Kimball was teaching fourth grade at East Newton Elementary School at the time and her two boys were ages 10 and 7. She had to limit her activity, even everyday tasks. But every day, her condition worsened.

"My boys have definitely been through a lot," she said. "But we've always been up front with them. We felt that it was better for them to know exactly what was going on."

Her lung disease was progressive and had no cure. She had developed idiopathic pulmonary fibrosis (IPF), a scarring or thickening of the lungs that destroys the airways.

Although medication can slow it, the only treatment is a lung transplant.

Kimball's lung function was so poor that she needed a double transplant.

Throughout her ordeal, Kimball received hundreds of cards, phone calls and prayers. She was placed on prayer lists for different churches and received support from total strangers as well as her friends and family.

"I couldn't believe how many people rallied around someone they might not even know or might not know well," she said. "It helped me keep my spirits up every day and I cannot thank all of those people enough.

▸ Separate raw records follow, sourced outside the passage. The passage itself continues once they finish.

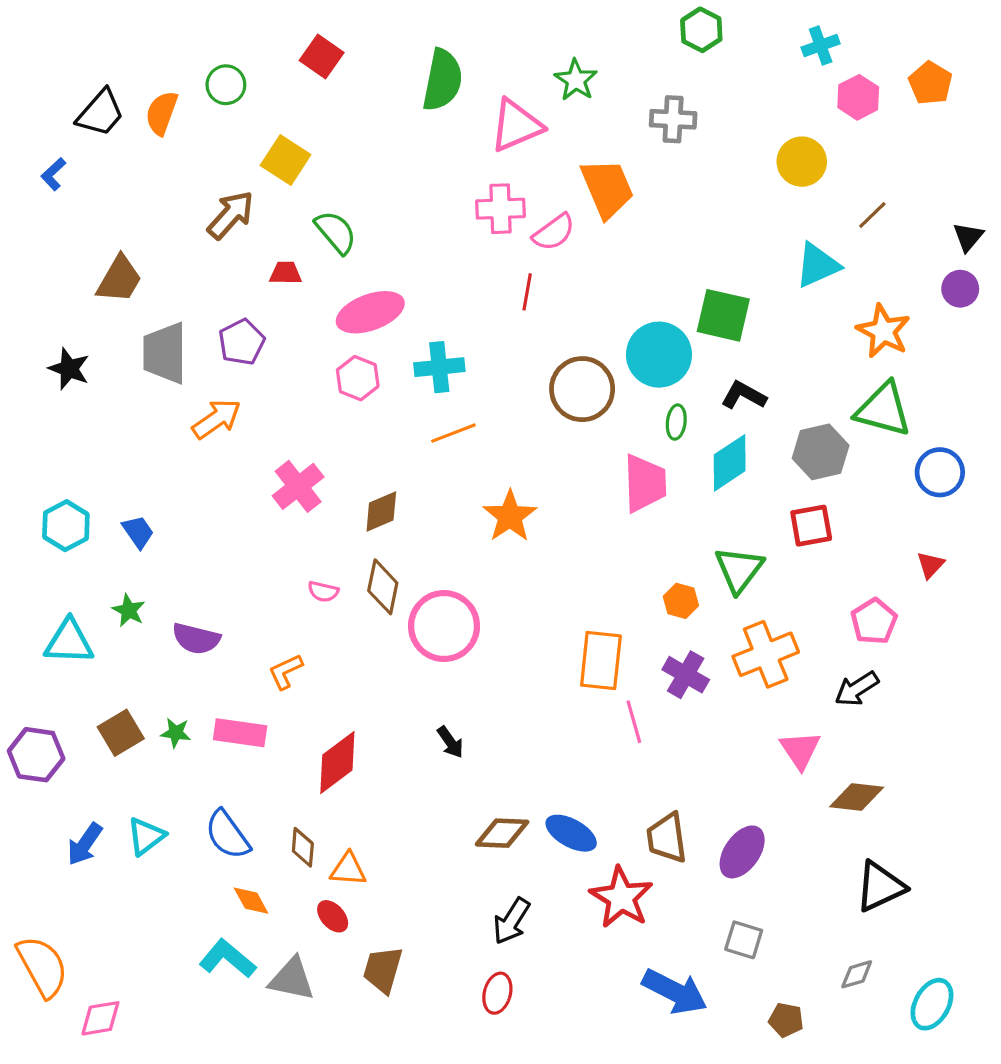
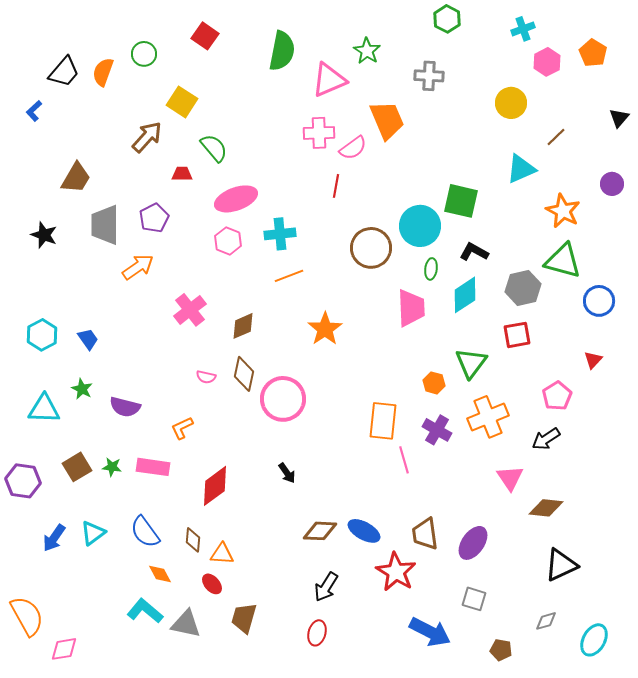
black triangle: (968, 237) -> (619, 118), moved

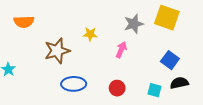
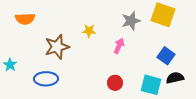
blue ellipse: (74, 84) -> (46, 79), moved
cyan square: (154, 90) -> (151, 85), size x1.5

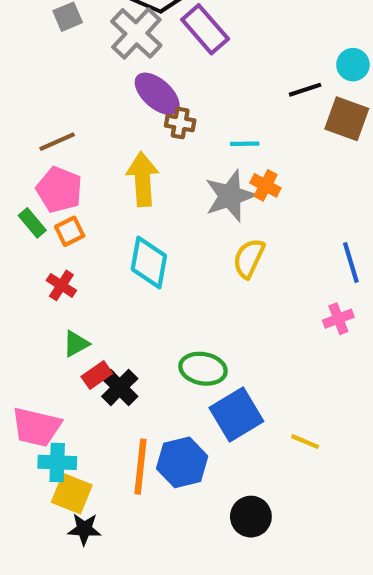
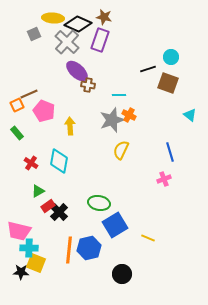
purple rectangle: (205, 29) -> (100, 40), turned 60
yellow arrow: (143, 179) -> (70, 126), moved, size x0.7
pink pentagon: (59, 190) -> (44, 111), moved
orange square: (70, 231) -> (17, 105), moved
cyan diamond: (149, 262) -> (59, 161), moved
black star: (84, 529) -> (21, 272), moved

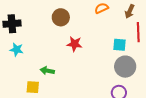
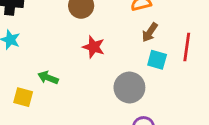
brown arrow: (130, 11) -> (150, 32), moved
gray circle: (125, 67) -> (129, 87), moved

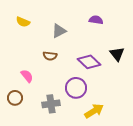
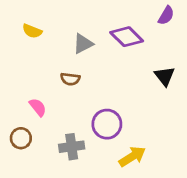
purple semicircle: (96, 20) -> (166, 16), moved, turned 112
purple diamond: (89, 62) -> (127, 37), moved

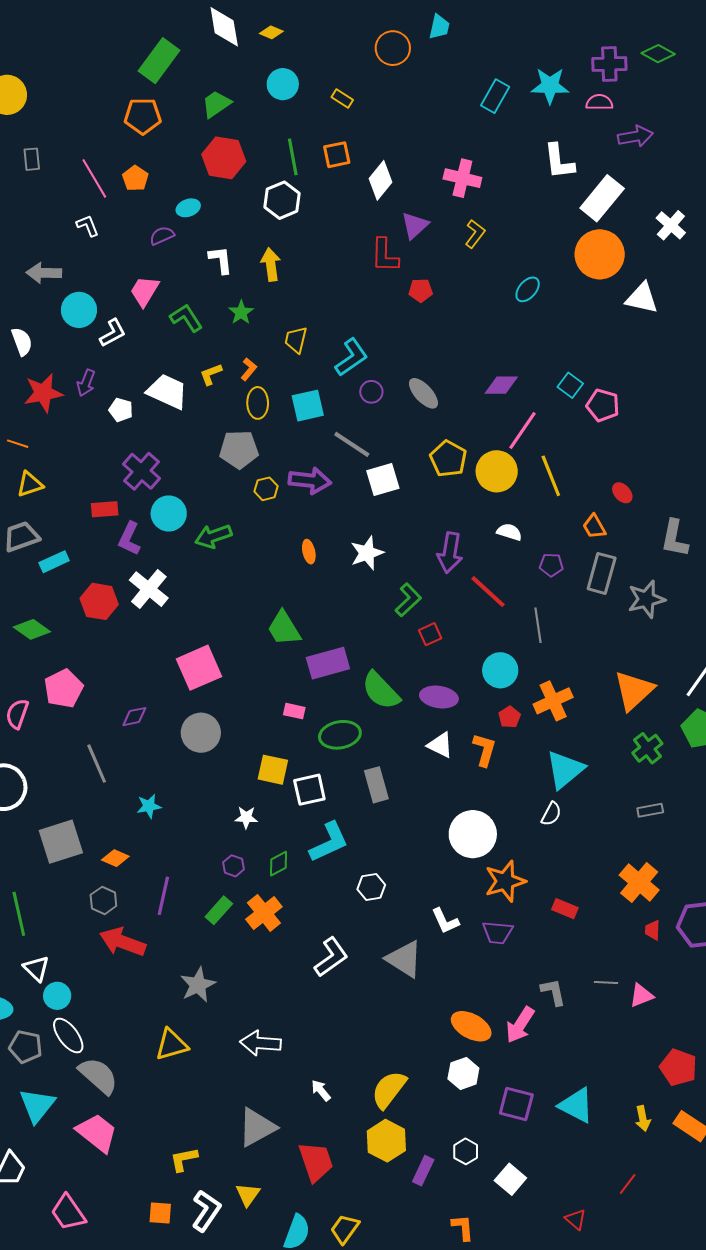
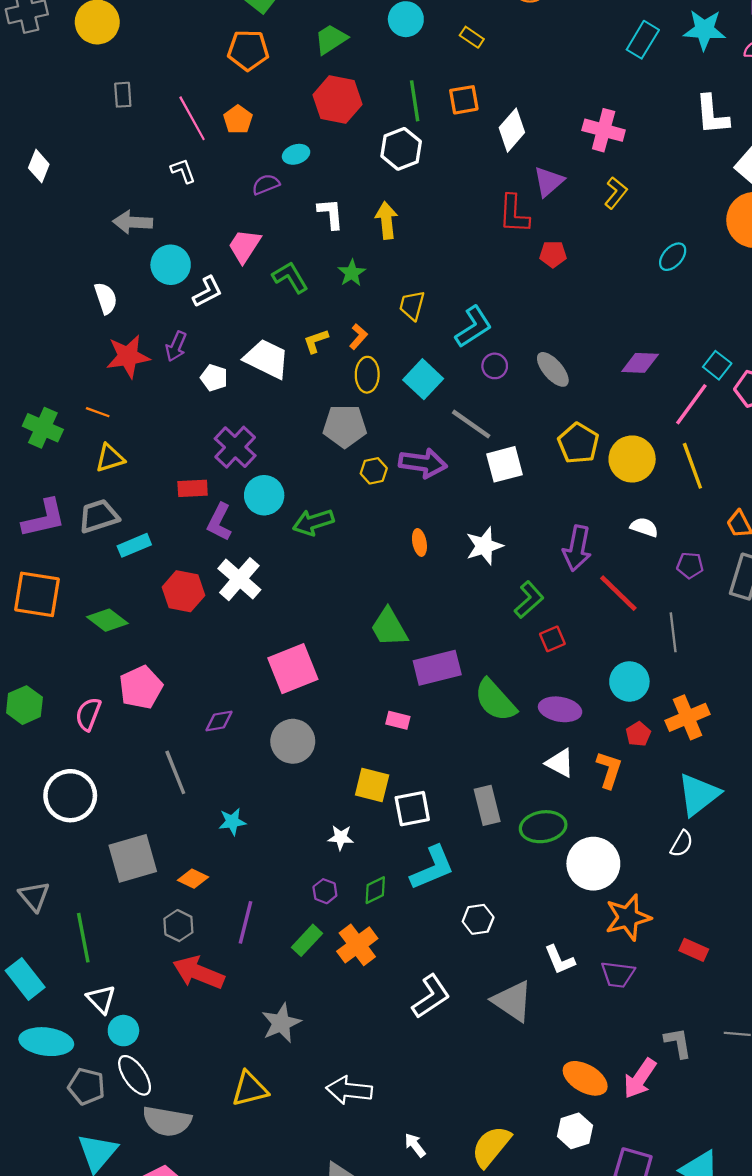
cyan square: (308, 406) -> (423, 379), turned -36
pink line: (523, 431) -> (691, 404), moved
green ellipse: (340, 735) -> (543, 827), moved
gray semicircle: (98, 1076) -> (167, 1121), turned 147

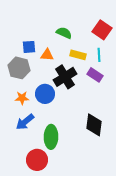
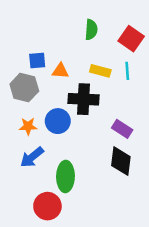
green semicircle: (64, 33) -> (91, 30), moved, turned 70
purple rectangle: (95, 75) -> (122, 129), moved
black cross: (65, 77) -> (84, 99), turned 35

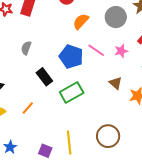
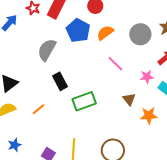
gray semicircle: (26, 48) -> (47, 50), size x1.6
pink star: (121, 51) -> (147, 77), moved
blue pentagon: (71, 57) -> (78, 30), moved

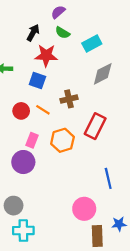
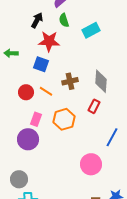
green semicircle: (62, 33) -> (64, 20), turned 40
gray diamond: (103, 74) -> (101, 81), moved, turned -60
red rectangle: (95, 126) -> (94, 106), size x0.6
blue line: (108, 178) -> (112, 137), moved, turned 42
pink circle: (84, 209) -> (91, 164), moved

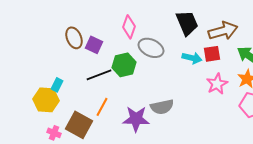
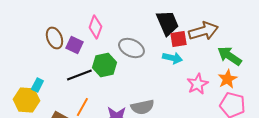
pink diamond: (129, 27) -> (95, 27), moved
red square: (212, 54) -> (178, 39), moved

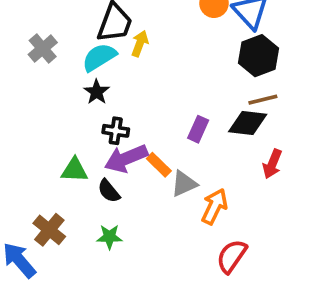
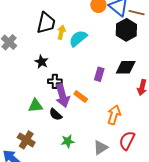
cyan semicircle: (99, 57) -> (78, 38), moved
brown line: (263, 100) -> (137, 13), moved, turned 35
purple arrow: (126, 159) -> (62, 96), turned -75
gray triangle: (184, 184) -> (101, 148), moved
green star: (109, 237) -> (68, 141), moved

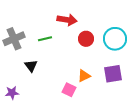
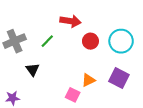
green line: (45, 39) -> (47, 41), turned -32
purple square: (113, 74) -> (119, 78), turned 36

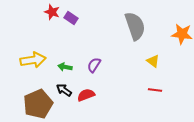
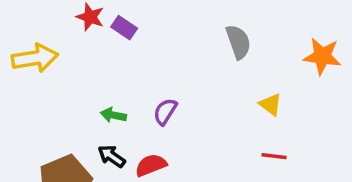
gray semicircle: (135, 26) -> (238, 42), size x0.7
yellow arrow: (33, 60) -> (35, 58), moved

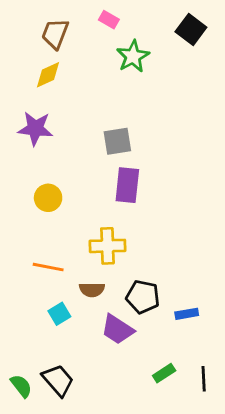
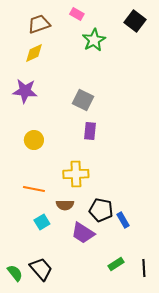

I do believe prayer and fellow Christians lifting you up makes a huge difference and everyone has been so wonderful."

On her 40th birthday Kimball met with a surgeon and was approved to be placed on the transplant list. She was placed on the list on Jan. 13 and on Sept. 17 she got word that there was a donor.
"It was a scary thing to think about having a transplant but my family was so excited. Owen was screaming and he went and grabbed the camera. We had been waiting for eight months and my pulmonary team had assessed that my lungs could maybe last another year. It really did come at the right time."

Throughout her hospital stay, Scott, her husband of 18 years, was by her side, as were various members of her family, who all live in Covington.

"I had the ideal support system, I had someone from my family there every day," she said. "It is such a traumatic experience so that's very important."

Nine weeks later, things are still going well for Kimball. She goes to Emory several times a week for testing to make sure her body doesn't reject the lungs and takes 14-15 medications a day, but she is oxygen-tank free and, according to Kimball, that's a small price to pay for all she's been given in return.

"I'm a Christian and I have a very strong faith, so the holidays are already very important to me," she said. "But every year I would wonder if it was the last holiday I would be here for, and this year is different. The thing that weighs most heavily on my mind this year is my donor's family, because this will be their first Thanksgiving and Christmas without their family member. I am hoping that because they did choose organ donation it will bring them some comfort."

At some point Kimball will be permitted to write a letter to the donor's family and that family can choose if they would like to respond to her letter. She said that she will write the letter and her hopes are that the family will answer her so she can learn about the person who saved her life.

"I pray for them every day," she said. "I will really be keeping them in my heart because I know the holidays will be difficult for them... I would love to meet them one day and have a relationship with them, because this donor was not just a donor. I truly believe that this person is with me all the time and I would love to see the family's faces and know what the donor was like. That would be amazing for me."

As far as thankfulness goes, Kimball is overflowing with it.

"I'm thankful for my donor and that I survived the surgery and I'm thankful for my family," she said. "I'm thankful to be a mother and a daughter and a wife again. This was just such a mind-blowing experience, something you cannot understand unless you have lived through it. I am just thankful to be alive."